> [TASK PROMPT]
The answer must consist of every line in the data below that holds the word "linejoin".

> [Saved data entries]
● ● ● ● ●
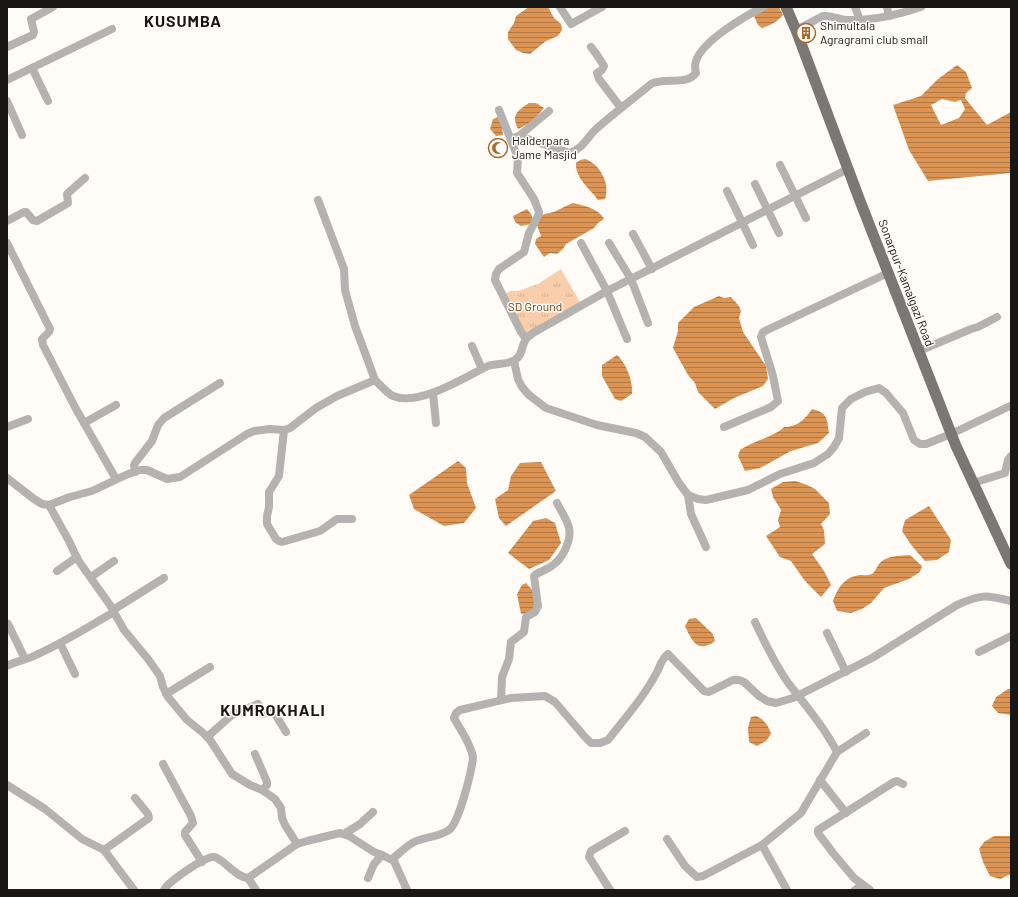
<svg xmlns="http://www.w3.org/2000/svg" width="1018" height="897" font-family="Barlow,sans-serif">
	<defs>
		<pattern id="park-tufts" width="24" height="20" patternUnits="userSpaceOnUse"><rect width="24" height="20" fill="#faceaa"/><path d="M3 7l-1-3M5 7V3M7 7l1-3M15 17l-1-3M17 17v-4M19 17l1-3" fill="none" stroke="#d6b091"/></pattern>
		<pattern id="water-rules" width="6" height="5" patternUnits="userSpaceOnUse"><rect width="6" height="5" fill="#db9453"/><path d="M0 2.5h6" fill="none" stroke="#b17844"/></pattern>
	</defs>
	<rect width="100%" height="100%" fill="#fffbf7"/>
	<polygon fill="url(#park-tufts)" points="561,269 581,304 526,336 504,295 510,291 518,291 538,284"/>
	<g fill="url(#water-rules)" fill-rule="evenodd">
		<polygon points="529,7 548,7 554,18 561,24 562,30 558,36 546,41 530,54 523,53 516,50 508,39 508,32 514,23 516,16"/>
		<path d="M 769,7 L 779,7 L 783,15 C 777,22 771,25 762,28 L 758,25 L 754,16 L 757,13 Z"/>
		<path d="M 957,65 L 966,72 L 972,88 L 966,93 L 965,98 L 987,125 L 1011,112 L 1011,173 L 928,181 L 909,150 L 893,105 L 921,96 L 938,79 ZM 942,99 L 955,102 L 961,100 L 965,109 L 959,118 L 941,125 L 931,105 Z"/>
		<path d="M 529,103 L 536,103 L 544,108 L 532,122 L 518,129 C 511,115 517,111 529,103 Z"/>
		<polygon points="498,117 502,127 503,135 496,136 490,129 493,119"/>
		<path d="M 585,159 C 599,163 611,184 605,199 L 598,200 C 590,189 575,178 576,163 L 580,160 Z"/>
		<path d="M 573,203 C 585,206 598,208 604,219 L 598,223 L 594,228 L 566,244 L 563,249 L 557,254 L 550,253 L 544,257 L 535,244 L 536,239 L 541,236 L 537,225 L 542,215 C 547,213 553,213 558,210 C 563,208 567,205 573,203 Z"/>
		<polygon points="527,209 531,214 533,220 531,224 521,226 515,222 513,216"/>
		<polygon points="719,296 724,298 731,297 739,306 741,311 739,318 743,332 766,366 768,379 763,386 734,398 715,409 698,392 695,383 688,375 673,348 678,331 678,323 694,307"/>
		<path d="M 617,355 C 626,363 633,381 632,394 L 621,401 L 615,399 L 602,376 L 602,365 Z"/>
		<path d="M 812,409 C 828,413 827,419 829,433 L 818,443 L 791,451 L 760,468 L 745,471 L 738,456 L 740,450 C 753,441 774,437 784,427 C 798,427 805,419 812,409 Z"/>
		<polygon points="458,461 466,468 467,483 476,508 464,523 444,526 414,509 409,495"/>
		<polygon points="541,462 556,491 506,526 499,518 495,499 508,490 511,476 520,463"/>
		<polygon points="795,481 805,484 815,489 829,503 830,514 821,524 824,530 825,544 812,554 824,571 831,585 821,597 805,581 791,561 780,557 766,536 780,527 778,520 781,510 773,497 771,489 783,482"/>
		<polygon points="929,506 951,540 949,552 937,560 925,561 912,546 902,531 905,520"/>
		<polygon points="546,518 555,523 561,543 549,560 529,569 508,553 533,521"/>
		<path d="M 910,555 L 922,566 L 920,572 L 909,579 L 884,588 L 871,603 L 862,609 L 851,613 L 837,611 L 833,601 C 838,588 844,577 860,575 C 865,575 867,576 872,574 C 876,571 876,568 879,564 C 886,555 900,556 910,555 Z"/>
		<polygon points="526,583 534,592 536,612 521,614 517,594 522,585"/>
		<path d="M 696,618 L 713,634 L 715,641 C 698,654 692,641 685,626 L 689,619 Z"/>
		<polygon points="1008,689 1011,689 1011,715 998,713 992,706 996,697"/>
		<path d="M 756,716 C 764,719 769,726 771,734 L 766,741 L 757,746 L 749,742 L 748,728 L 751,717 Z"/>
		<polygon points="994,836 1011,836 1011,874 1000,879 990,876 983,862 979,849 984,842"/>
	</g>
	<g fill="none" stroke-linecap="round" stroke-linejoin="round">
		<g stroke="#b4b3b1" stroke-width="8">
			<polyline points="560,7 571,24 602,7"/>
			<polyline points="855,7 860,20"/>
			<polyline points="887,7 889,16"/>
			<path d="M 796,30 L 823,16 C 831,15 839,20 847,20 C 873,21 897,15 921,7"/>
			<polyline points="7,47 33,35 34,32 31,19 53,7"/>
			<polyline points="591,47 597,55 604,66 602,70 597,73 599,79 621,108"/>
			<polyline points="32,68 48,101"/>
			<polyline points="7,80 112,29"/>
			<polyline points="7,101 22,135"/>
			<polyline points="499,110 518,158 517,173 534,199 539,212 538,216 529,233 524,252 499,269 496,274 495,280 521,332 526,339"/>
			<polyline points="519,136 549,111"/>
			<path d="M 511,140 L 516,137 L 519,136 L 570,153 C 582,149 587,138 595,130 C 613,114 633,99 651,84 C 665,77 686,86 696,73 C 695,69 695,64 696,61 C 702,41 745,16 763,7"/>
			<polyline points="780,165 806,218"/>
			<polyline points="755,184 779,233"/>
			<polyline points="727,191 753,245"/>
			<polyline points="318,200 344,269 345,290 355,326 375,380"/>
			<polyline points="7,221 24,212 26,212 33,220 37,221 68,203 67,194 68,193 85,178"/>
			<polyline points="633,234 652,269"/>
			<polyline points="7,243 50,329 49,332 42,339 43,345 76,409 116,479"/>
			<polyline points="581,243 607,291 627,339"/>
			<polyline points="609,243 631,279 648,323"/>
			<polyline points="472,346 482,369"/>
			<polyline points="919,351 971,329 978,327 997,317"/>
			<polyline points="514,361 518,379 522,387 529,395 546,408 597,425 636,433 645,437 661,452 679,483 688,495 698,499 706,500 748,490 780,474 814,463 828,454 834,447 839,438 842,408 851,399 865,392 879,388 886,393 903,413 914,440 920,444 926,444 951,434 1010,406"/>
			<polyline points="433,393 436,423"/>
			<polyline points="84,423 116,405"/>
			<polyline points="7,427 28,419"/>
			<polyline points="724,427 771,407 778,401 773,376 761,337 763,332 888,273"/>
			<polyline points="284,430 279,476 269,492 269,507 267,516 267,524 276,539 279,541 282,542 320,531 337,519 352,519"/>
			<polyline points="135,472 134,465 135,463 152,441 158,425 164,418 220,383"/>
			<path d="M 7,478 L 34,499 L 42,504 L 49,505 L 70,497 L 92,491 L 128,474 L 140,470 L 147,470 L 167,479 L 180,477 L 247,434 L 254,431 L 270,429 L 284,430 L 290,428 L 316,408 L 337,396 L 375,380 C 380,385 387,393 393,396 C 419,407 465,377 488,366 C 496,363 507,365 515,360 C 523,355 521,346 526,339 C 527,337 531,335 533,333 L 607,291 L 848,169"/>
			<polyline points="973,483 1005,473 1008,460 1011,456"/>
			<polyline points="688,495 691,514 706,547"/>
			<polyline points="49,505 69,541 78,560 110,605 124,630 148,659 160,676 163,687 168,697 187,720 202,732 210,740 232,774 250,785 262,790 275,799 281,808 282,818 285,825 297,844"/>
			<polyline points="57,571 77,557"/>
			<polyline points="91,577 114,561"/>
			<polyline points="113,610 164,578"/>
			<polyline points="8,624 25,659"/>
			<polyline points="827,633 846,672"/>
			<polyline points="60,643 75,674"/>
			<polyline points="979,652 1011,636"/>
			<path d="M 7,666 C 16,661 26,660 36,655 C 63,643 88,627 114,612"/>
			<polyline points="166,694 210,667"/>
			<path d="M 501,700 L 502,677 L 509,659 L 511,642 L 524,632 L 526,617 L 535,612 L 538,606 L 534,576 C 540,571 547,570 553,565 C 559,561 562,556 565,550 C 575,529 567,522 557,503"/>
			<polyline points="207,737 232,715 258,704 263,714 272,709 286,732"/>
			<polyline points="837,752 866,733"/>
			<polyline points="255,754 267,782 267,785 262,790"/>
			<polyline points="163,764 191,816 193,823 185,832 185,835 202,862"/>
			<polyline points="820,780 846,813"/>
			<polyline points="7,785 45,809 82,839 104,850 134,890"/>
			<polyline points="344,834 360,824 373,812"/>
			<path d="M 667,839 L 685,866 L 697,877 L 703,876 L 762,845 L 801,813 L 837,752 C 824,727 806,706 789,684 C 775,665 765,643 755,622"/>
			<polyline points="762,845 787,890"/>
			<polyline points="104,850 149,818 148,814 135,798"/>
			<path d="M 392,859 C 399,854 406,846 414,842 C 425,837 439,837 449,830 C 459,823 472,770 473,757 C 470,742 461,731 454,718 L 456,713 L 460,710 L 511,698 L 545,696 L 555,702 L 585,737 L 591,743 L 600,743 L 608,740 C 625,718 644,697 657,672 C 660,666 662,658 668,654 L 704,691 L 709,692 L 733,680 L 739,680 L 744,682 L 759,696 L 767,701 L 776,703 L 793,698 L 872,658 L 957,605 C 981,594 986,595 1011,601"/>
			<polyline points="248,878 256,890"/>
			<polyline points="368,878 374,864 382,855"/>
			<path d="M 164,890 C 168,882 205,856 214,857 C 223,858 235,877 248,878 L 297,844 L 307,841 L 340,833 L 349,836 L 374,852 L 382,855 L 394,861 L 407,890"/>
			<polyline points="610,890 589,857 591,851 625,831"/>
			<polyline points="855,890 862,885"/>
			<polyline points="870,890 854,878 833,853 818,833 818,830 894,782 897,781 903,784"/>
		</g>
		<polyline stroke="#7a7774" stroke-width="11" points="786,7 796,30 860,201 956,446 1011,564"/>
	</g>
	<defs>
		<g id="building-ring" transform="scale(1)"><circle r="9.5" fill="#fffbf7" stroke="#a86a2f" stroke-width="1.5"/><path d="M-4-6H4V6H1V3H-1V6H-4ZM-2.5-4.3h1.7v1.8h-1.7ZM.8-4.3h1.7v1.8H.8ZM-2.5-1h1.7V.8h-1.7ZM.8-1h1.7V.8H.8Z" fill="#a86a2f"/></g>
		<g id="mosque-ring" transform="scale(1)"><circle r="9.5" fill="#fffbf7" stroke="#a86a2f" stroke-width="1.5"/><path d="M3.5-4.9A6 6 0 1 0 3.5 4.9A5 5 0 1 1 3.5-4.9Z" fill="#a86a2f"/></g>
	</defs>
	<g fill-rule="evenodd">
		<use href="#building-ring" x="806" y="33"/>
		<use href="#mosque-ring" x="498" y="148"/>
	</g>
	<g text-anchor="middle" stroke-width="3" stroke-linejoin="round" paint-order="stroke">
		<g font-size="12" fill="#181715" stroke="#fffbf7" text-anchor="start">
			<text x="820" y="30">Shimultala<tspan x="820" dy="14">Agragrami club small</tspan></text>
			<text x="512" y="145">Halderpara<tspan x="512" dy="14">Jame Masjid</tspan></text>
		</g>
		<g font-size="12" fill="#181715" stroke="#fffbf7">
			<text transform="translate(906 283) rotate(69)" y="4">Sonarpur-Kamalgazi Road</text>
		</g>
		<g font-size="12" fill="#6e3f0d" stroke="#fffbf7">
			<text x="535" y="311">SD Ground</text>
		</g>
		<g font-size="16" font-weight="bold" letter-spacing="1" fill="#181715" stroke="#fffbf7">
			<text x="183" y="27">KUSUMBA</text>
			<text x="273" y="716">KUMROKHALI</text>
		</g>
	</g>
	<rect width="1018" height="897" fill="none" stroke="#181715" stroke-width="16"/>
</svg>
● ● ● ● ●
> [WRITTEN ANSWER]
	<g fill="none" stroke-linecap="round" stroke-linejoin="round">
	<g text-anchor="middle" stroke-width="3" stroke-linejoin="round" paint-order="stroke">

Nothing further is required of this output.